Saved data entries:
◆ ◆ ◆ ◆

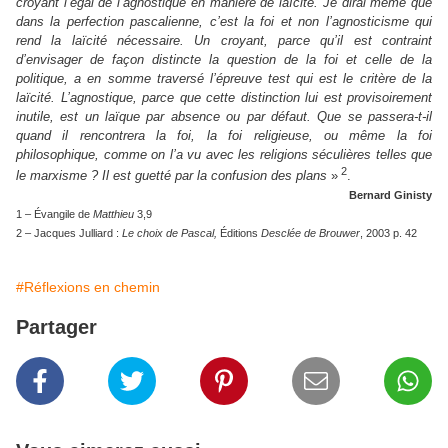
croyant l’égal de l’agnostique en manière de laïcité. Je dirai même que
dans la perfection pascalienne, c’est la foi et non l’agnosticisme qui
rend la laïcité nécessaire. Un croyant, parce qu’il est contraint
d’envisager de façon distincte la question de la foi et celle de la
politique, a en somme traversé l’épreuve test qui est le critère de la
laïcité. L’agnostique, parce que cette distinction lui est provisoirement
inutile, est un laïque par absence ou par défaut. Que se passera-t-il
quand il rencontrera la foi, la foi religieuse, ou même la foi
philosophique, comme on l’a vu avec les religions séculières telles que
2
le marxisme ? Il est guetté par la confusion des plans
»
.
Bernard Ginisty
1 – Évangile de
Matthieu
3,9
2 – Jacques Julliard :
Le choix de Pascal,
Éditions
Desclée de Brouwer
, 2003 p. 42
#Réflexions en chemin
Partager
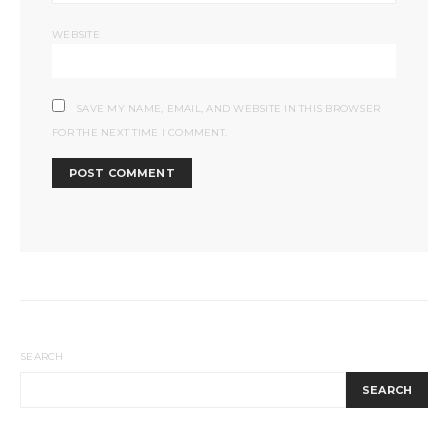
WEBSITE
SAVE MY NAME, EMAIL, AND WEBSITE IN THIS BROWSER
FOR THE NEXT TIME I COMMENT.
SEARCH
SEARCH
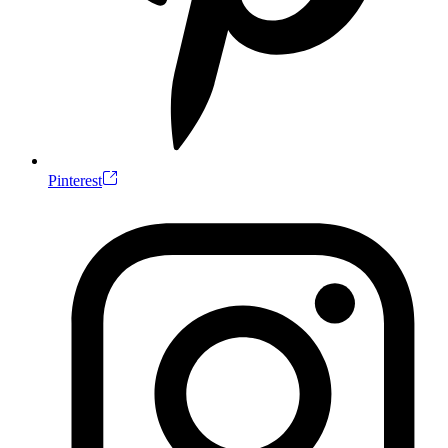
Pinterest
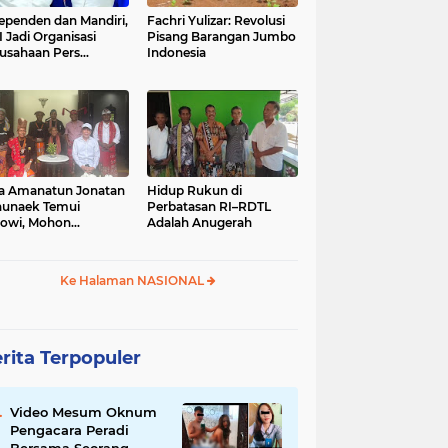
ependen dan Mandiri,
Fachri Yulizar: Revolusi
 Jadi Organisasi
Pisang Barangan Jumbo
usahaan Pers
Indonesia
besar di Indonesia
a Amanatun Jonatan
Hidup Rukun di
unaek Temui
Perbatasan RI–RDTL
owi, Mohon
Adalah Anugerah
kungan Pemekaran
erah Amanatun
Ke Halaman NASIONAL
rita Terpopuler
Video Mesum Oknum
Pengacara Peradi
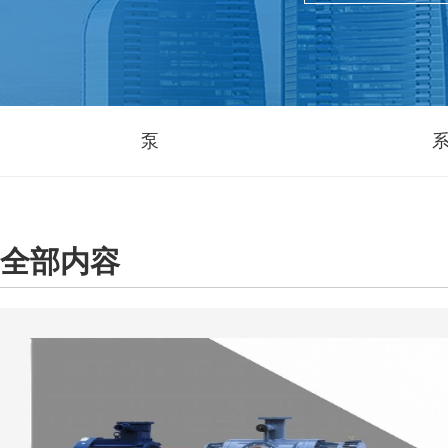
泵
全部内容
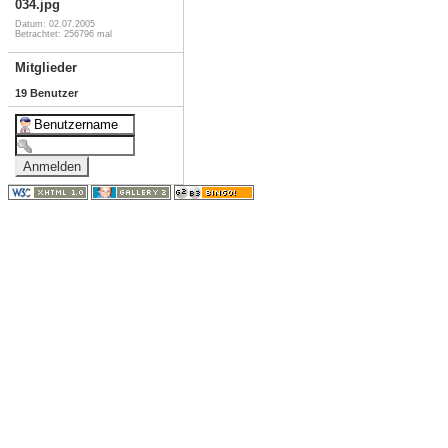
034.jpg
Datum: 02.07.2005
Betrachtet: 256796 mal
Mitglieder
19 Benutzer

◆ ◆ ◆ ◆

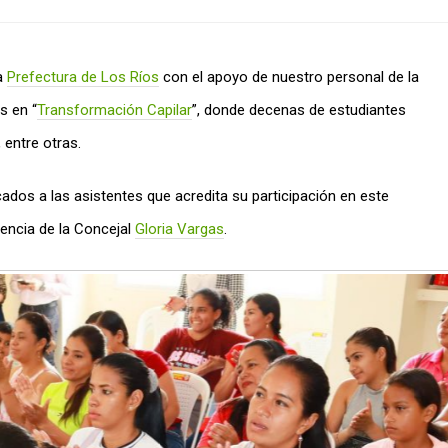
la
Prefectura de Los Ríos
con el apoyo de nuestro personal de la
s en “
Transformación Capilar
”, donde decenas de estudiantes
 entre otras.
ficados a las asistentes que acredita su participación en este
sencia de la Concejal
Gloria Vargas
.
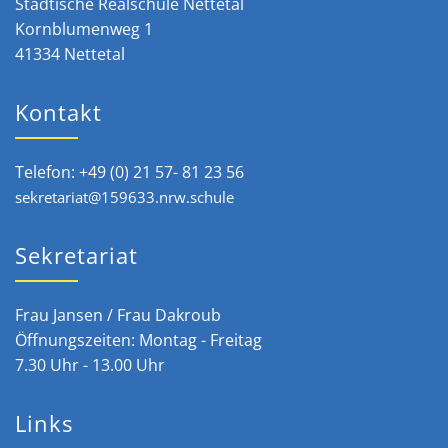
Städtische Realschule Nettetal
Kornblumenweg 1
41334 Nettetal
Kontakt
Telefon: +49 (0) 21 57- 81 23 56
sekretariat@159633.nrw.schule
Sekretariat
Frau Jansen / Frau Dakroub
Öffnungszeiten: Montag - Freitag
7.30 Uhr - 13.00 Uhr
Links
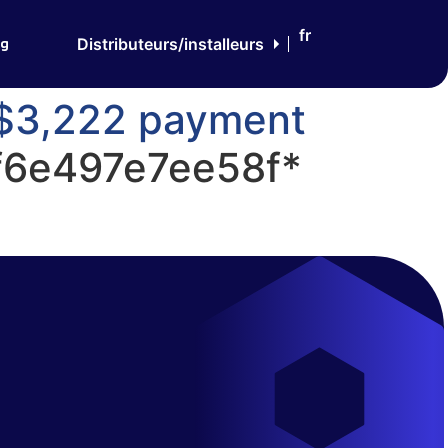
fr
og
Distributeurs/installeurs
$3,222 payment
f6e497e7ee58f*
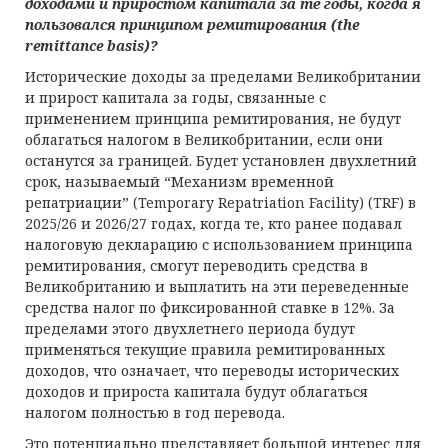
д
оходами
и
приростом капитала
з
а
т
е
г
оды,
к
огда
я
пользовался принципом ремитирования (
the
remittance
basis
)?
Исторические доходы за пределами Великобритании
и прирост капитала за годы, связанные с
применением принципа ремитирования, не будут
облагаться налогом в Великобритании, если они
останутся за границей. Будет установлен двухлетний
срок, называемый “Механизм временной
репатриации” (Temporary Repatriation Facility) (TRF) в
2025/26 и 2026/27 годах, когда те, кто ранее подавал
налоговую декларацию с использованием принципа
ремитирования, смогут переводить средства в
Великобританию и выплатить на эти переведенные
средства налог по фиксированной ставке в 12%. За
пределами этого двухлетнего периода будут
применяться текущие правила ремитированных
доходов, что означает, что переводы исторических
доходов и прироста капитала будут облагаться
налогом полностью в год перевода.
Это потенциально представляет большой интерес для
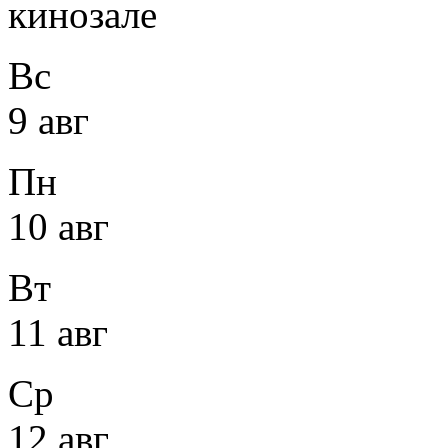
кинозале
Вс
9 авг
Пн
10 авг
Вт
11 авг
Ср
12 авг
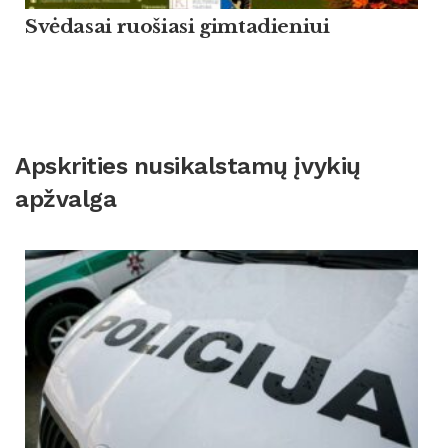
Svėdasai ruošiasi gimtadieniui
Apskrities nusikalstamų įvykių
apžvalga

◆ ◆ ◆ ◆

### WRITTEN TASK
Every line with "принципа" in it should be copied from the entries.

### OUTPUT OF THE EXERCISE
применением принципа ремитирования, не будут
налоговую декларацию с использованием принципа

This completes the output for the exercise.